-- Opening Marker --
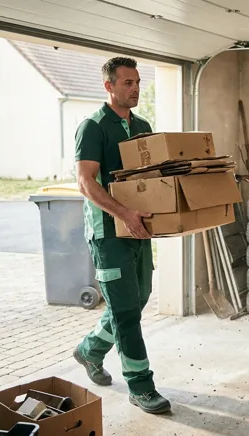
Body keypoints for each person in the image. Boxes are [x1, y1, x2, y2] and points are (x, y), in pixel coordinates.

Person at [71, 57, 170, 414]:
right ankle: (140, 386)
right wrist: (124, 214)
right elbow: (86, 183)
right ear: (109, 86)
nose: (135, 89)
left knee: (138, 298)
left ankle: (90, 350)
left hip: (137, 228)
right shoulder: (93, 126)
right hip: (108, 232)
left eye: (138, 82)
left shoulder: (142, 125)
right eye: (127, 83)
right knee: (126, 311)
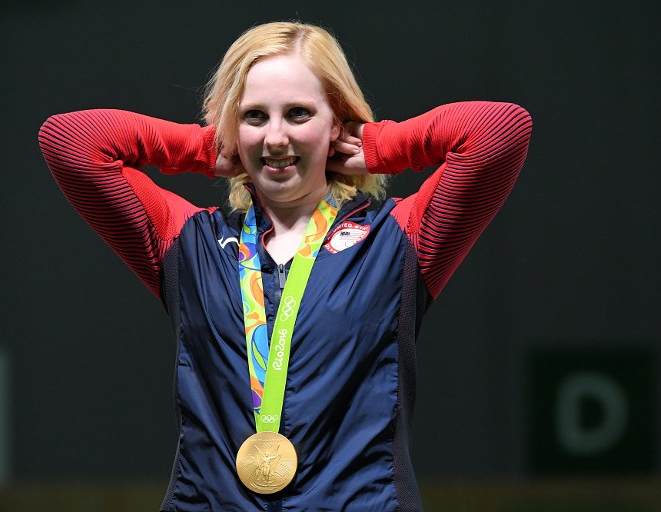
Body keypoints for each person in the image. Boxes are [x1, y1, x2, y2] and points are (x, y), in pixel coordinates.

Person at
-- Closing Marker --
-- Opening Marker --
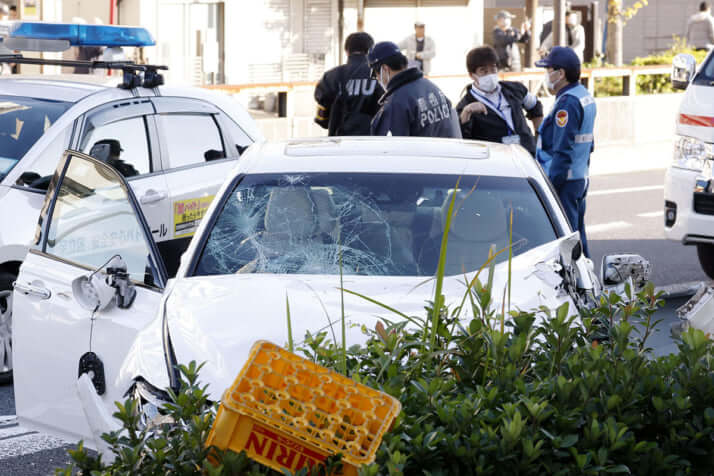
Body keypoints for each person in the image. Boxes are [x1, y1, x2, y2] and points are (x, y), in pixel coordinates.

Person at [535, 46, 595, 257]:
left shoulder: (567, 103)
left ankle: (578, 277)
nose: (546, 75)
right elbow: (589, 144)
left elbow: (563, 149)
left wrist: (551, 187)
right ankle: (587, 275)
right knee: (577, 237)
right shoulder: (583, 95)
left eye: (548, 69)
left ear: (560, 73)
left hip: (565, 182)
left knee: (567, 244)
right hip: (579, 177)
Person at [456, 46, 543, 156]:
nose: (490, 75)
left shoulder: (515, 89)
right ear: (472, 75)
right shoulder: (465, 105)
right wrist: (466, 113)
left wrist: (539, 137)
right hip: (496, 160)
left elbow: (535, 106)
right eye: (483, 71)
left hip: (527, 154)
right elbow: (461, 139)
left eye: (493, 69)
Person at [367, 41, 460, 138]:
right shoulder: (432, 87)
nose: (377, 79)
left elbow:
-- Closing Marker --
* [What you should do]:
The answer should be a single number: the count of lines in the data that include the string "ankle".

* [Your response]:
4